Laki-laki Iran itu bisa tersenyum lega sekarang setelah mengomel dan bersungut-sungut karena aku tidak mau pindah. Sambil melihatku dia berkata dengan menggerakkan tangan : “ Kharam” . Aku mengerti maksudnya bahwa perempuan tidak boleh bersebelahan dengan laki-laki. Tetapi aku tidak suka sikapnya.Ia laki-laki egois.
Seusai sembahyang Isya kami pulang, keluar melalui pintu yang sama, pintu King Abdul Aziz. Masih berdesakan kami meninggalkan Masjidil Kharam,melalui lorong pertokoan tepat di depannya. Di kawasan Masfalla kami berpisah dengan dua teman baru tadi. Dan menyusuri jalanan sibuk dengan berjalan kaki sepanjang satu kilometer menuju Bakhutmah.
Rasanya capek sekali badanku.Nafsu makanku tidak ada dan asupan kurang gizi yang membuatnya begitu. Tidak seimbang dengan energi yang harus kukeluarkan.

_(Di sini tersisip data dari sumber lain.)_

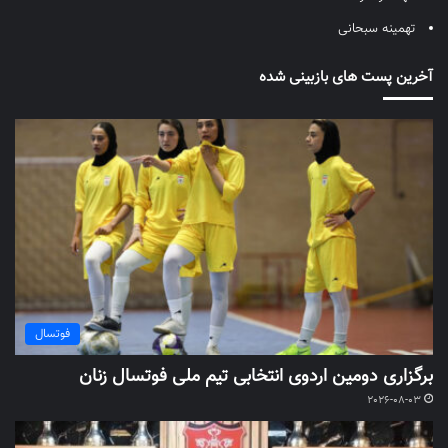
تهمینه سبحانی
آخرین پست های بازبینی شده
فوتسال
برگزاری دومین اردوی انتخابی تیم ملی فوتسال زنان
2026-08-03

Di depan pintu hotel, Pak Yani,suami temanku sudah menunggu.Dengan pakaian ikhramnya, kain putih yang melilit badan dan pundak dengan ikat pinggang besar warna hijau ia berdiri di tangga.Lelaki Madura tinggi besar itu menatapku tajam dan tanpa basa basi bertanya padaku : “ Mana istriku? “
Aku berhenti sebentar sambil memiringkan badan menunjuk sebuah toko diseberang hotel. “ Masih belanja di toko itu.” Jawabku sambil meninggalkannya.
Keesokan harinya temanku itu tidak lagi meminta aku menemaninya ke Masjidil Kharam karena suaminya sudah menggandeng tangannya.
Aku tersenyum membayangkannya saat Pak Yani tiba-tiba tanpa suara masuk ke tenda perempuan di Mina kemarin dan memukul keras kepala istrinya hanya karena istrinya tidak mendengar panggilannya.
Di depan pintu King Abdul Aziz aku sendiri memandangi keindahan senja yang tak mungkin dapat kulupakan. Aku manusia merdeka sekarang dan tak lama lagi aku harus kembali ke Tanah Air tercinta dan siap memasuki lagi duniaku yang kelam dalam cengkeraman penganiayaan batin oleh lelaki jahat di rumahku. Aku harus kuat.
Kini, jika aku rindu kemerdekaanku, aku membuka situs Google Earth dan mengamati titik-titik kecil bertuliskan Al-kharam, Mecca, Masfella dan Bakhutmah.